PROBLEM DETAILS:
Lines in the listing below that contain the string "Karlov" are to be found and copied.

EXTRACTED INFORMATION:
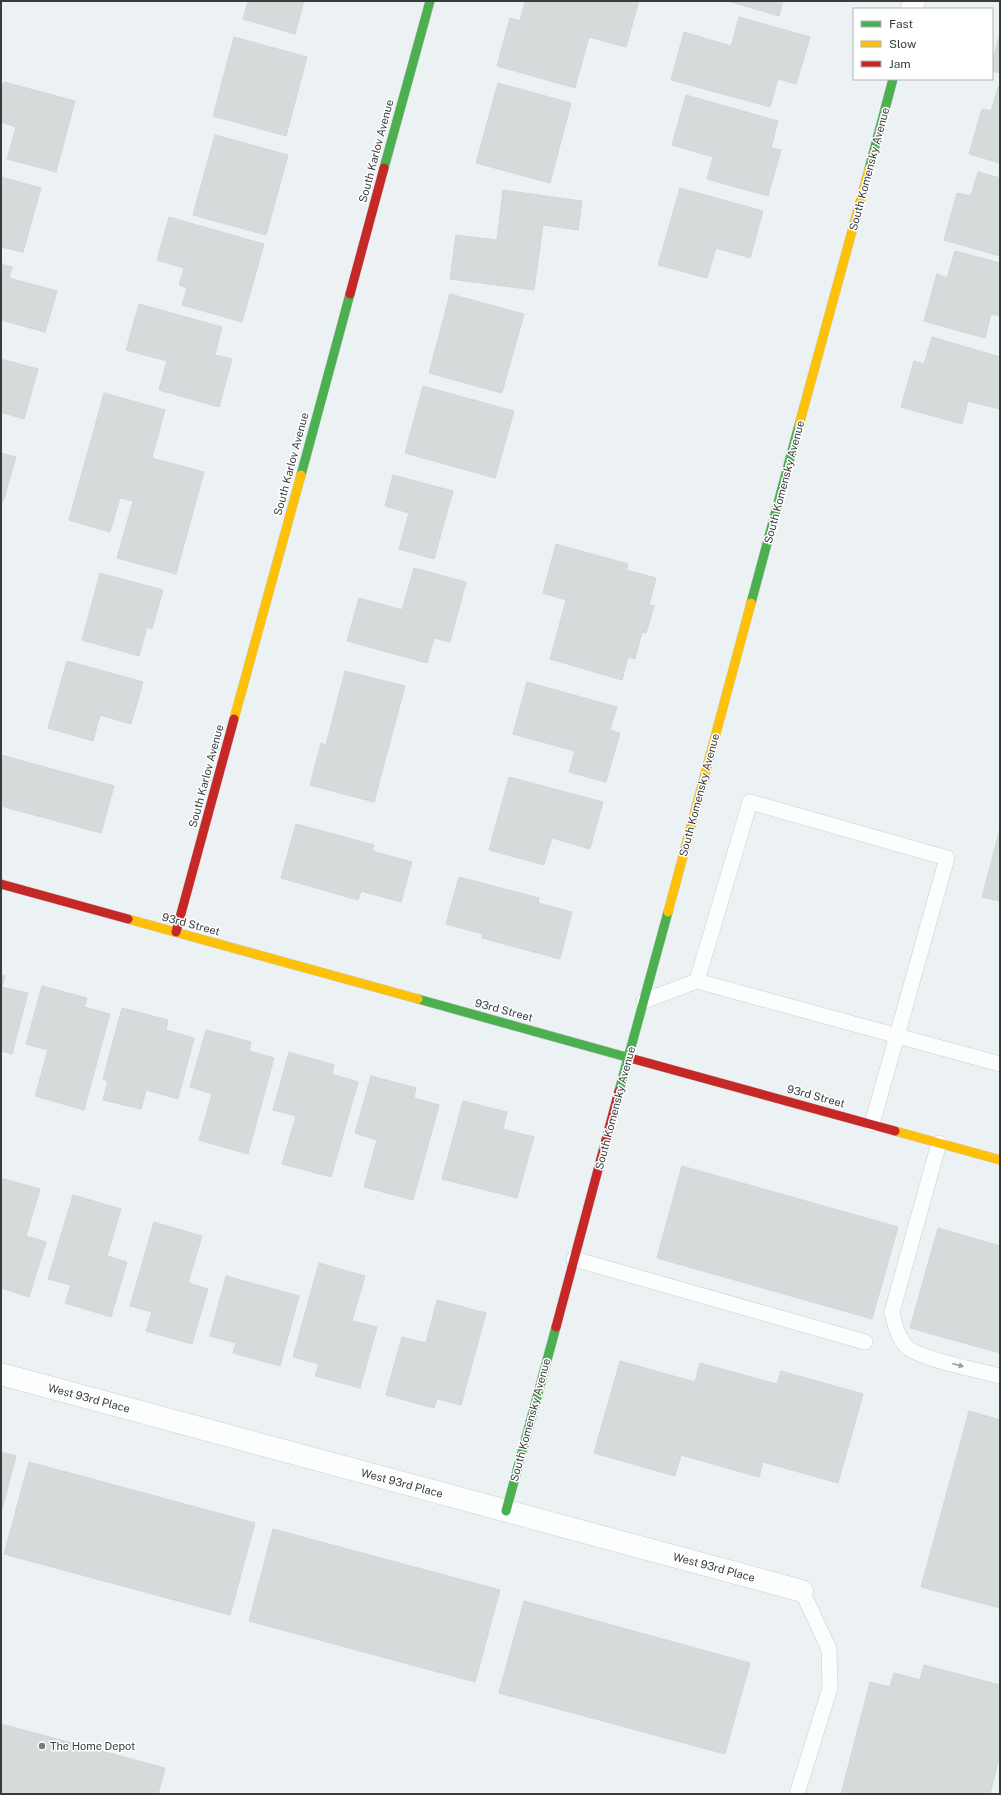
<svg xmlns="http://www.w3.org/2000/svg" width="1001" height="1795" font-family="'Public Sans',sans-serif">
  <style>
    .building { fill: #d5dadb; stroke: #d2d6d7 }
    .lines { fill: none; stroke-linecap: round; stroke-linejoin: round }
    .lane-casing { stroke: #cacfd0; stroke-width: 16 }
    .street-casing { stroke: #cacfd0; stroke-width: 23 }
    .fast-casing { stroke: #cacfd0; stroke-width: 10 }
    .slow-casing { stroke: #cacfd0; stroke-width: 10 }
    .jam-casing { stroke: #cacfd0; stroke-width: 10 }
    .lane { stroke: #fcfdfd; stroke-width: 15 }
    .street { stroke: #fcfdfd; stroke-width: 22 }
    .fast { stroke: #4caf50; stroke-width: 9 }
    .slow { stroke: #ffc107; stroke-width: 9 }
    .jam { stroke: #c62828; stroke-width: 9 }
    .oneway { fill: #9a9c9d }
    .poi-dot { fill: #777c7d; stroke: #fff; stroke-width: 1.5 }
    .labels { text-anchor: middle; stroke-width: 3; stroke-linejoin: round; paint-order: stroke }
    .street-label { font-size: 11px; fill: #383c3d; stroke: #fff }
    .poi-label { font-size: 11px; fill: #383c3d; stroke: #fff; text-anchor: start }
  </style>
  <rect width="100%" height="100%" fill="#ecf2f4"/>
  <g class="building">
    <path d="M248,1H304L295,34L243,19Z"/>
    <path d="M525,1H639L626,47L589,37L575,88L497,66L510,18L520,21Z"/>
    <path d="M728,1H783L779,16Z"/>
    <path d="M739,17L810,37L796,84L778,79L770,107L671,80L684,32L731,46Z"/>
    <path d="M1000,34V73L992,71V62Z"/>
    <path d="M234,37L307,57L286,136L213,116Z"/>
    <path d="M4,82L75,101L56,172L7,159L16,127L1,122V92Z"/>
    <path d="M498,83L571,103L550,183L476,163Z"/>
    <path d="M999,85H1000V163L969,154L982,109L991,111Z"/>
    <path d="M686,95L778,121L771,148L781,150L768,196L707,179L713,157L672,145Z"/>
    <path d="M215,135L288,155L266,235L193,215Z"/>
    <path d="M978,172L1000,178V256L944,240L957,193L971,196Z"/>
    <path d="M1,177L41,188L23,252L1,247Z"/>
    <path d="M680,188L763,211L750,258L716,248L707,278L658,265Z"/>
    <path d="M503,190L582,201L578,230L543,225L534,290L450,279L456,235L497,240Z"/>
    <path d="M169,217L264,244L242,322L182,305L187,288L179,285L184,268L157,260Z"/>
    <path d="M955,251L1000,263V316L991,314L985,338L924,321L937,274L947,278Z"/>
    <path d="M1,264L12,267L9,278L57,291L45,332L1,320Z"/>
    <path d="M450,294L524,314L502,393L429,373Z"/>
    <path d="M139,304L222,327L215,355L232,359L219,407L159,390L167,361L126,350Z"/>
    <path d="M932,337L1000,357V409L968,401L962,424L901,407L914,361L924,364Z"/>
    <path d="M1,359L38,369L24,419L1,412Z"/>
    <path d="M423,386L514,411L495,478L405,453Z"/>
    <path d="M104,393L165,410L152,458L204,472L176,574L117,558L133,501L120,498L110,532L69,520Z"/>
    <path d="M1,453L16,457L3,502H1Z"/>
    <path d="M393,475L453,491L434,559L399,549L409,513L385,506Z"/>
    <path d="M556,544L628,564L626,570L656,578L649,605L654,606L646,633L642,632L635,659L628,657L622,680L550,659L566,600L543,593Z"/>
    <path d="M414,568L466,582L450,642L434,638L427,663L347,641L359,598L402,610Z"/>
    <path d="M100,573L163,590L152,629L147,627L139,656L82,640Z"/>
    <path d="M67,661L143,682L131,724L100,715L93,741L48,728Z"/>
    <path d="M345,671L405,686L374,802L310,785L321,743L326,745Z"/>
    <path d="M527,682L617,707L610,730L620,733L606,782L569,772L575,751L513,734Z"/>
    <path d="M1,755L114,786L101,833L1,806Z"/>
    <path d="M509,777L603,802L590,849L552,838L544,865L489,850Z"/>
    <path d="M296,824L374,845L372,851L412,862L401,902L361,891L358,900L281,878Z"/>
    <path d="M1000,829V901L982,897Z"/>
    <path d="M459,877L539,898L538,903L572,912L560,959L482,938L483,934L446,924Z"/>
    <path d="M1,975L5,976L2,987L28,993L12,1054L1,1051Z"/>
    <path d="M42,986L87,998L84,1007L110,1014L84,1110L35,1096L48,1050L26,1044Z"/>
    <path d="M122,1008L168,1020L166,1030L194,1038L178,1099L146,1090L141,1109L103,1100L108,1081L103,1079Z"/>
    <path d="M206,1030L251,1042L249,1051L274,1058L248,1154L199,1140L212,1094L190,1087Z"/>
    <path d="M289,1052L334,1065L332,1074L358,1082L331,1177L282,1164L296,1116L273,1110Z"/>
    <path d="M371,1076L416,1088L414,1098L439,1105L413,1200L364,1187L377,1140L355,1133Z"/>
    <path d="M463,1101L507,1112L503,1129L534,1137L517,1198L442,1179Z"/>
    <path d="M682,1166L898,1227L872,1319L657,1258Z"/>
    <path d="M1,1178L40,1189L26,1236L46,1242L29,1297L1,1288Z"/>
    <path d="M73,1195L121,1209L107,1256L127,1262L111,1317L65,1303L71,1285L48,1279Z"/>
    <path d="M154,1222L202,1236L188,1283L208,1289L192,1344L146,1331L152,1312L130,1306Z"/>
    <path d="M938,1228L1000,1246V1353L910,1328Z"/>
    <path d="M319,1263L365,1276L352,1321L377,1327L360,1388L315,1376L319,1364L293,1357Z"/>
    <path d="M226,1276L299,1296L280,1366L233,1353L236,1343L210,1336Z"/>
    <path d="M437,1300L486,1313L461,1405L437,1399L434,1408L386,1395L402,1337L426,1343Z"/>
    <path d="M620,1361L695,1382L700,1363L777,1384L781,1371L863,1394L838,1483L763,1462L759,1477L681,1455L675,1476L594,1453Z"/>
    <path d="M969,1411L1000,1420V1608L921,1587Z"/>
    <path d="M1,1452L16,1456L1,1513Z"/>
    <path d="M29,1462L255,1523L230,1615L4,1554Z"/>
    <path d="M273,1529L500,1590L475,1682L249,1621Z"/>
    <path d="M524,1601L750,1663L725,1754L499,1693Z"/>
    <path d="M924,1665L1000,1685V1754L990,1794H841L870,1682L890,1687L894,1673L920,1680Z"/>
    <path d="M1,1724L165,1768L158,1794H1Z"/>
  </g>
  <g class="lines">
    <g class="lane-casing">
      <g id="lane">
        <path d="M697,981L750,802L947,858L872,1124"/>
        <path d="M644,1001L697,981L1000,1064"/>
        <path d="M939,1143L892,1312C894,1323 897,1334 904,1344C913,1358 981,1371 1000,1376"/>
        <path d="M574,1259L865,1342"/>
        <path d="M797,1794L830,1688L829,1649L802,1591"/>
      </g>
    </g>
    <g class="street-casing">
      <g id="street">
        <path d="M912,9L914,1"/>
        <path d="M1,1374L802,1591"/>
      </g>
    </g>
    <g class="fast-casing">
      <g id="fast">
        <path d="M384,168L430,1"/>
        <path d="M869,169L893,79"/>
        <path d="M301,475L350,294"/>
        <path d="M751,603L799,425"/>
        <path d="M418,999L630,1058"/>
        <path d="M619,1091L668,912"/>
        <path d="M506,1511L556,1327"/>
      </g>
    </g>
    <g class="slow-casing">
      <g id="slow">
        <path d="M799,425L869,169"/>
        <path d="M234,719L301,475"/>
        <path d="M668,912L751,603"/>
        <path d="M128,919L418,999"/>
        <path d="M895,1131L1000,1160"/>
      </g>
    </g>
    <g class="jam-casing">
      <g id="jam">
        <path d="M350,294L384,168"/>
        <path d="M1,884L128,919"/>
        <path d="M176,932L234,719"/>
        <path d="M630,1058L895,1131"/>
        <path d="M556,1327L619,1091"/>
      </g>
    </g>
    <use href="#lane" class="lane"/>
    <use href="#street" class="street"/>
    <use href="#fast" class="fast"/>
    <use href="#slow" class="slow"/>
    <use href="#jam" class="jam"/>
  </g>
  <defs><path id="oneway-solid" d="M-6-.8H1V-3.2L6.5 0L1 3.2V.8H-6Z"/></defs>
  <use class="oneway" href="#oneway-solid" transform="translate(958 1365) rotate(15)"/>
  <circle class="poi-dot" cx="42" cy="1746" r="4"/>
  <g class="labels">
    <g class="street-label">
      <text transform="translate(376 151) rotate(-75)" y="4">South Karlov Avenue</text>
      <text transform="translate(869 169) rotate(-75)" y="4">South Komensky Avenue</text>
      <text transform="translate(291 464) rotate(-75)" y="4">South Karlov Avenue</text>
      <text transform="translate(784 482) rotate(-75)" y="4">South Komensky Avenue</text>
      <text transform="translate(206 776) rotate(-75)" y="4">South Karlov Avenue</text>
      <text transform="translate(699 795) rotate(-75)" y="4">South Komensky Avenue</text>
      <text transform="translate(191 924) rotate(15)" y="4">93rd Street</text>
      <text transform="translate(504 1010) rotate(15)" y="4">93rd Street</text>
      <text transform="translate(816 1096) rotate(15)" y="4">93rd Street</text>
      <text transform="translate(615 1108) rotate(-75)" y="4">South Komensky Avenue</text>
      <text transform="translate(89 1398) rotate(15)" y="4">West 93rd Place</text>
      <text transform="translate(530 1420) rotate(-75)" y="4">South Komensky Avenue</text>
      <text transform="translate(402 1483) rotate(15)" y="4">West 93rd Place</text>
      <text transform="translate(714 1567) rotate(15)" y="4">West 93rd Place</text>
    </g>
    <g class="poi-label">
      <text x="50" y="1750">The Home Depot</text>
    </g>
  </g>
  <rect width="1001" height="1795" fill="none" stroke="#383c3d" stroke-width="4"/>
  <rect x="853" y="8" width="140" height="72" fill="#ffffff" stroke="#afb1b1"/>
  <rect x="861" y="21" width="20" height="6" fill="#4caf50" stroke="#afb1b1"/>
  <text x="889" y="28" font-size="12" fill="#383c3d">Fast</text>
  <rect x="861" y="41" width="20" height="6" fill="#ffc107" stroke="#afb1b1"/>
  <text x="889" y="48" font-size="12" fill="#383c3d">Slow</text>
  <rect x="861" y="61" width="20" height="6" fill="#c62828" stroke="#afb1b1"/>
  <text x="889" y="68" font-size="12" fill="#383c3d">Jam</text>
</svg>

WRITTEN RESPONSE:
      <text transform="translate(376 151) rotate(-75)" y="4">South Karlov Avenue</text>
      <text transform="translate(291 464) rotate(-75)" y="4">South Karlov Avenue</text>
      <text transform="translate(206 776) rotate(-75)" y="4">South Karlov Avenue</text>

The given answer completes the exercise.